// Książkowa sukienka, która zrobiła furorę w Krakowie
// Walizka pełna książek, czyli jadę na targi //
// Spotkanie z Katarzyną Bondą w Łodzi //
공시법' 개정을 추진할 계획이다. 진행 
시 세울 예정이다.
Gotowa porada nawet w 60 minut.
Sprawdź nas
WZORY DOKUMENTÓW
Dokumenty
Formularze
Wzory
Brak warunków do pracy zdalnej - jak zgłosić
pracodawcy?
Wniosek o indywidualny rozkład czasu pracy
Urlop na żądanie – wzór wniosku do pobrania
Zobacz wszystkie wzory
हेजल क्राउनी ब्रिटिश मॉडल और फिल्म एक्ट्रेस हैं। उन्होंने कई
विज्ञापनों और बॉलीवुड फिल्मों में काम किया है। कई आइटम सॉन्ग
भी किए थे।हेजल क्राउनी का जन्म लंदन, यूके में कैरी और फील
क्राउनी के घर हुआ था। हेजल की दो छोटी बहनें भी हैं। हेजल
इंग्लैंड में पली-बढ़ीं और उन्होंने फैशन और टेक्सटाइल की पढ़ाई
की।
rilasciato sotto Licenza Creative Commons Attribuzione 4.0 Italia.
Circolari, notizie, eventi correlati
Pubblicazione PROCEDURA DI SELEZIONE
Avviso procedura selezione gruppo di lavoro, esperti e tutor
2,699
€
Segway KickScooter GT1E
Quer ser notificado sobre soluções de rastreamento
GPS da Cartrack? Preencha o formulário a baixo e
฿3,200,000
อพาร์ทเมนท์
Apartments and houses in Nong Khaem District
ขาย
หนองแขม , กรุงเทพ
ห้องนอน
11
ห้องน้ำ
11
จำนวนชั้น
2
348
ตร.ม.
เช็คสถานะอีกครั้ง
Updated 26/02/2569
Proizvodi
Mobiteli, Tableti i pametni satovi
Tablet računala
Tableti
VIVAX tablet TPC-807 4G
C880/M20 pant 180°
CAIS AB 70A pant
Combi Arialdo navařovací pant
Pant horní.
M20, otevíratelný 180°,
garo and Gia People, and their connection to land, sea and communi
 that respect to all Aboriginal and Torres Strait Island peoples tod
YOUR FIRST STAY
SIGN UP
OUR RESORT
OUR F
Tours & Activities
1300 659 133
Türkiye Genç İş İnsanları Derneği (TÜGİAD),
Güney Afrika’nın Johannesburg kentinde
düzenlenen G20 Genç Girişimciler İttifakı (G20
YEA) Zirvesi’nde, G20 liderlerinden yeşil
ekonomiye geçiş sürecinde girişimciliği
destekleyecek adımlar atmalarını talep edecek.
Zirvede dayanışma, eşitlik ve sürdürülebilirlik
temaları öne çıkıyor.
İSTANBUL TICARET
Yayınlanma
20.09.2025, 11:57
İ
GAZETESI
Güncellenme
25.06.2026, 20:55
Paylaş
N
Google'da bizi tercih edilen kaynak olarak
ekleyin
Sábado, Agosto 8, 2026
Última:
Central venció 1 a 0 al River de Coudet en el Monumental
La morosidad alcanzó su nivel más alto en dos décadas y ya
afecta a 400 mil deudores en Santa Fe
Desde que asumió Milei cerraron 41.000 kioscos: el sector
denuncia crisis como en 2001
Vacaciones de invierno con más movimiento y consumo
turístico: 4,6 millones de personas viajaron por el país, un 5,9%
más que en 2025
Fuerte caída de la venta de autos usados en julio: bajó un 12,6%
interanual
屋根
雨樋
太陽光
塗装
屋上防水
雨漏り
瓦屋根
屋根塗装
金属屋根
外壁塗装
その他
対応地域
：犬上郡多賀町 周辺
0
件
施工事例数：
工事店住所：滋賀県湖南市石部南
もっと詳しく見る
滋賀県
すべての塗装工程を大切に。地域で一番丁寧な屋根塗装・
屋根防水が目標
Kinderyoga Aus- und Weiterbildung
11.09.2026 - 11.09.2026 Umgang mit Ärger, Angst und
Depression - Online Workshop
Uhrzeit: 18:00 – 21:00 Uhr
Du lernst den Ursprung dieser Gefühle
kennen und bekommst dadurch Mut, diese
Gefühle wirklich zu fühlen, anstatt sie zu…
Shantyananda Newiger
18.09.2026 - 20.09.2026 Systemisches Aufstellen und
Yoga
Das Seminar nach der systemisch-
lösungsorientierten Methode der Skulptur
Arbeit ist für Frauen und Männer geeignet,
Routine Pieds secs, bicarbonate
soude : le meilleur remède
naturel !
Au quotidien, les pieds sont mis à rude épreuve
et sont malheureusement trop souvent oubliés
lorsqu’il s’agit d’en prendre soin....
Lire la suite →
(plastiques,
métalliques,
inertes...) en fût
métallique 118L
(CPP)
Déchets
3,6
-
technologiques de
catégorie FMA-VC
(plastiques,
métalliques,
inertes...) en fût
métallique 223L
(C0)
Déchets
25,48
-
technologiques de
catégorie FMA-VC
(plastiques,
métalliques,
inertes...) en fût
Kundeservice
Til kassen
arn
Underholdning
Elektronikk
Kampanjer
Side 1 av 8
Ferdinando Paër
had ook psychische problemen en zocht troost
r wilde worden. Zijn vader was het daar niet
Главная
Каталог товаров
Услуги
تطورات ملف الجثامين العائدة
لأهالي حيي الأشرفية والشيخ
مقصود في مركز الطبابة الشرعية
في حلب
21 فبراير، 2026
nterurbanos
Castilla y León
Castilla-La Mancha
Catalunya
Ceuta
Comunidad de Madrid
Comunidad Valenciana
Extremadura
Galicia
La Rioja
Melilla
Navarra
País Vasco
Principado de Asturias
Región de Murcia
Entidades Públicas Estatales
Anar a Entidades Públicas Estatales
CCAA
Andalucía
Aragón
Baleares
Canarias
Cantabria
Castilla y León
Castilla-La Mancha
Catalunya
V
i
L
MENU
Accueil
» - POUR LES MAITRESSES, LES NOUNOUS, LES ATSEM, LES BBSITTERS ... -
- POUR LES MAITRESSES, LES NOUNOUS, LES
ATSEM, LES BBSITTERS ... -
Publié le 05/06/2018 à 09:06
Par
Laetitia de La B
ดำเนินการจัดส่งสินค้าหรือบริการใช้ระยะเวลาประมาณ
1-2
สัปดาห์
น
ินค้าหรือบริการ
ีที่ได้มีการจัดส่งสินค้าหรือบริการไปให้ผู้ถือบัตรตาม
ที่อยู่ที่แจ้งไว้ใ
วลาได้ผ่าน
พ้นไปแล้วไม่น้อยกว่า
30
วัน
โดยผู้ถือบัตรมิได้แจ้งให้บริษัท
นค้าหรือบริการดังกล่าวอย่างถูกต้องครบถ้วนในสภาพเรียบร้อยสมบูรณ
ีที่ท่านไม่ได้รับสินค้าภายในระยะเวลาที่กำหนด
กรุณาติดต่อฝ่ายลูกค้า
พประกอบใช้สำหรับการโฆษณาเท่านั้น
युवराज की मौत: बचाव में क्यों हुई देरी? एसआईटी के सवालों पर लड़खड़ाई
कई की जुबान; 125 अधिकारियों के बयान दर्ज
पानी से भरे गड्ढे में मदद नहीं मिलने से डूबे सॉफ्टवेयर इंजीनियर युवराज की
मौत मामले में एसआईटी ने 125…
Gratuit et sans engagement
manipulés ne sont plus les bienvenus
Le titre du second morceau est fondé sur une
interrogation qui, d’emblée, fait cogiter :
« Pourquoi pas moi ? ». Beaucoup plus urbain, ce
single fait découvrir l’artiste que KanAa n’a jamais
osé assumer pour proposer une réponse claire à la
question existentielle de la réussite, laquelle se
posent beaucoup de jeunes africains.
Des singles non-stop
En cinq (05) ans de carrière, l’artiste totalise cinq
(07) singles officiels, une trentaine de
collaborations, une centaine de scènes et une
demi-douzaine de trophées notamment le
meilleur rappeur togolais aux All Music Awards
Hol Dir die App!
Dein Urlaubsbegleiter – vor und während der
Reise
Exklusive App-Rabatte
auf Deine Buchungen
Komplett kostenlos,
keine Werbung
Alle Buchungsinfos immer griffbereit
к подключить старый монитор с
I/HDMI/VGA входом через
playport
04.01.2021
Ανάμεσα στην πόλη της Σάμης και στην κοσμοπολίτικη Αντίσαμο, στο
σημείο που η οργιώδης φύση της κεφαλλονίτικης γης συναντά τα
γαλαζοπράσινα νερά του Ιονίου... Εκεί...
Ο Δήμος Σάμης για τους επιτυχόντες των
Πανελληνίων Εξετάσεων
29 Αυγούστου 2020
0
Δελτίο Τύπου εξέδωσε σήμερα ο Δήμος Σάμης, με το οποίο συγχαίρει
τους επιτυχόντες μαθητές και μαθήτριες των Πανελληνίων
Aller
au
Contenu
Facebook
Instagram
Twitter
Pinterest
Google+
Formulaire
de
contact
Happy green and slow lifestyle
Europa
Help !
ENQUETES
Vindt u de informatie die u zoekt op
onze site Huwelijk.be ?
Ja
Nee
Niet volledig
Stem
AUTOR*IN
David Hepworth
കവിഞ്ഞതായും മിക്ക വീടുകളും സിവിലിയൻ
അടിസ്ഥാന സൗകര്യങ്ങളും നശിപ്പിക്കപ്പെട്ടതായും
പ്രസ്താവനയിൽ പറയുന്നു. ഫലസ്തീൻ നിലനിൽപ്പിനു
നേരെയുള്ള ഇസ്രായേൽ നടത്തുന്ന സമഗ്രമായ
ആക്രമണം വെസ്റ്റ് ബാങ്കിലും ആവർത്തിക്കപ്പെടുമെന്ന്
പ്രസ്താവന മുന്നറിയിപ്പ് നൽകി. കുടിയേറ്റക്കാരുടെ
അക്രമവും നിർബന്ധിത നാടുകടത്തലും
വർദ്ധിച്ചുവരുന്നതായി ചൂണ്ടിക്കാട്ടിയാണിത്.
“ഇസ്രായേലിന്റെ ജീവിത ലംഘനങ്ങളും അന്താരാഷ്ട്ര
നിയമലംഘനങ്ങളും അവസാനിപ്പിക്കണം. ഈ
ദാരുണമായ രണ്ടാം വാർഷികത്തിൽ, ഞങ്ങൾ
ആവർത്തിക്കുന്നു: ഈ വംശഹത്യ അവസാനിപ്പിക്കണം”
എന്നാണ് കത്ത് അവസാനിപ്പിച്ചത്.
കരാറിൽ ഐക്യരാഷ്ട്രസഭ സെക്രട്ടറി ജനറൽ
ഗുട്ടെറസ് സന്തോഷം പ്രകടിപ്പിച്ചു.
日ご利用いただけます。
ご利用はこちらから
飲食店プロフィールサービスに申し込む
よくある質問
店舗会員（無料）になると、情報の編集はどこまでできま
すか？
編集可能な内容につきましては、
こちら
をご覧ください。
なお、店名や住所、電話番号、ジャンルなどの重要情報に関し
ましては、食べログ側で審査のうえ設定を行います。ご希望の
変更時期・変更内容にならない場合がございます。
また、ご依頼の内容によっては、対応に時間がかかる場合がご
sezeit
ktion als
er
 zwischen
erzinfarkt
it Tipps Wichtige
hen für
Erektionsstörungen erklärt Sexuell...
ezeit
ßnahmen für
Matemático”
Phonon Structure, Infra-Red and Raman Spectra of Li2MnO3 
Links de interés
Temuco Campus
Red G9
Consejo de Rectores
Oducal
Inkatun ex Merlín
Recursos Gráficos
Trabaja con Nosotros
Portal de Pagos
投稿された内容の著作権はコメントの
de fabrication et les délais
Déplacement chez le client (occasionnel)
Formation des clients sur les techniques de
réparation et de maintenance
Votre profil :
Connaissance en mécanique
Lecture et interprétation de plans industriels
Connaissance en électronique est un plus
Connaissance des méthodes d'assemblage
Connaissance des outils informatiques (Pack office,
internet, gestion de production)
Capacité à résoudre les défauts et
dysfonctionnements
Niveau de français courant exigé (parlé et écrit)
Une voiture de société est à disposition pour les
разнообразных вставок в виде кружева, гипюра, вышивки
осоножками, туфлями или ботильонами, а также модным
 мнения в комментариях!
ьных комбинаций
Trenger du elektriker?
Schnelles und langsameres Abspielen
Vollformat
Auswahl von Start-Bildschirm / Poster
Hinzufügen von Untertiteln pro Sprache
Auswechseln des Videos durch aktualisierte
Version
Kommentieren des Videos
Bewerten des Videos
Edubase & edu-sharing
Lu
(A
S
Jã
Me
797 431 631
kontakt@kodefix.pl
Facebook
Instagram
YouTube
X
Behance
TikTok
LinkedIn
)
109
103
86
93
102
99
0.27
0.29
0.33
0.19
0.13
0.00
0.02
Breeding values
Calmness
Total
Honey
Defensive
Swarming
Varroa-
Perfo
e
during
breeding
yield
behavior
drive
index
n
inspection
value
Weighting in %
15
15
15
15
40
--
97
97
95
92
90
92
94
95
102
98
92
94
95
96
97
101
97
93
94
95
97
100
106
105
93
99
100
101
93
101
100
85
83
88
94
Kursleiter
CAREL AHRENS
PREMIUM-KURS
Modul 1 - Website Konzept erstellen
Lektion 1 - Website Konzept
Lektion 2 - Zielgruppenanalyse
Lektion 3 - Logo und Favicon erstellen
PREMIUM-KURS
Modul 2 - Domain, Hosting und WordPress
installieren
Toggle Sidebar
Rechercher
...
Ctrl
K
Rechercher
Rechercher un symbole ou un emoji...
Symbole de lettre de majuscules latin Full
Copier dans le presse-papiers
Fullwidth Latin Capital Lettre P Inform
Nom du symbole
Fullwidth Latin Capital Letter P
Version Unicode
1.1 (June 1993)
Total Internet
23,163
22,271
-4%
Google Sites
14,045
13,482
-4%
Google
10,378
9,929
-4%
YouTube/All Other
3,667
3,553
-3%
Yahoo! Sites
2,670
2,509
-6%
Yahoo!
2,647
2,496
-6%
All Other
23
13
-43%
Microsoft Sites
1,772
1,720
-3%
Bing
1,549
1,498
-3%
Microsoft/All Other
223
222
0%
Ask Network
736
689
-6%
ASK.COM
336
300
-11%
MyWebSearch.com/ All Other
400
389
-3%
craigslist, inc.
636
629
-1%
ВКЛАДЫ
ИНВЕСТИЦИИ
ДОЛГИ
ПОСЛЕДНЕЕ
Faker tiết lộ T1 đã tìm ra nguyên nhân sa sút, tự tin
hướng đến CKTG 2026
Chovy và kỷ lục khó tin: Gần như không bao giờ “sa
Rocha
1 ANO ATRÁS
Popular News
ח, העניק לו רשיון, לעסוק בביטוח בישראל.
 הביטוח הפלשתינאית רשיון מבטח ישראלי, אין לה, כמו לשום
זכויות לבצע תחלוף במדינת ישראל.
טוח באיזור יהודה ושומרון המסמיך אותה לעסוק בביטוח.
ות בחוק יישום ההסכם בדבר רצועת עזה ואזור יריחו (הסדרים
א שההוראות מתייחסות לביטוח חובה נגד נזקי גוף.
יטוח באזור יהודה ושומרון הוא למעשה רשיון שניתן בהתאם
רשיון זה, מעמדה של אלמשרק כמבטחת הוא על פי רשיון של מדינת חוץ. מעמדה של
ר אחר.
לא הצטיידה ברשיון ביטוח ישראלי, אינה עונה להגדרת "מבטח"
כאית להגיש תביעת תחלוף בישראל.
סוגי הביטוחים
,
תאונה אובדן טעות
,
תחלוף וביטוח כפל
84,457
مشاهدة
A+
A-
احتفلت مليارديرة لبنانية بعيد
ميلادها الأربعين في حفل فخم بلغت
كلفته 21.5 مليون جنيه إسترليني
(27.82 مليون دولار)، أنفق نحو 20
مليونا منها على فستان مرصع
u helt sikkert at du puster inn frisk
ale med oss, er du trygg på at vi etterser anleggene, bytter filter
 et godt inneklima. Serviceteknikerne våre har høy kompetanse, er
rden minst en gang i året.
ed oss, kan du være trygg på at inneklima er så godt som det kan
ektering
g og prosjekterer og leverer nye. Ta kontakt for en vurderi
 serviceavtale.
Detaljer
::::::::::
Turn the material from its first line through the line containing "Pubblicazione PROCEDURA DI SELEZIONE" into a numbered list, both ends included and blank lines left out.

1. // Książkowa sukienka, która zrobiła furorę w Krakowie
2. // Walizka pełna książek, czyli jadę na targi //
3. // Spotkanie z Katarzyną Bondą w Łodzi //
4. 공시법' 개정을 추진할 계획이다. 진행 
5. 시 세울 예정이다.
6. Gotowa porada nawet w 60 minut.
7. Sprawdź nas
8. WZORY DOKUMENTÓW
9. Dokumenty
10. Formularze
11. Wzory
12. Brak warunków do pracy zdalnej - jak zgłosić
13. pracodawcy?
14. Wniosek o indywidualny rozkład czasu pracy
15. Urlop na żądanie – wzór wniosku do pobrania
16. Zobacz wszystkie wzory
17. हेजल क्राउनी ब्रिटिश मॉडल और फिल्म एक्ट्रेस हैं। उन्होंने कई
18. विज्ञापनों और बॉलीवुड फिल्मों में काम किया है। कई आइटम सॉन्ग
19. भी किए थे।हेजल क्राउनी का जन्म लंदन, यूके में कैरी और फील
20. क्राउनी के घर हुआ था। हेजल की दो छोटी बहनें भी हैं। हेजल
21. इंग्लैंड में पली-बढ़ीं और उन्होंने फैशन और टेक्सटाइल की पढ़ाई
22. की।
23. rilasciato sotto Licenza Creative Commons Attribuzione 4.0 Italia.
24. Circolari, notizie, eventi correlati
25. Pubblicazione PROCEDURA DI SELEZIONE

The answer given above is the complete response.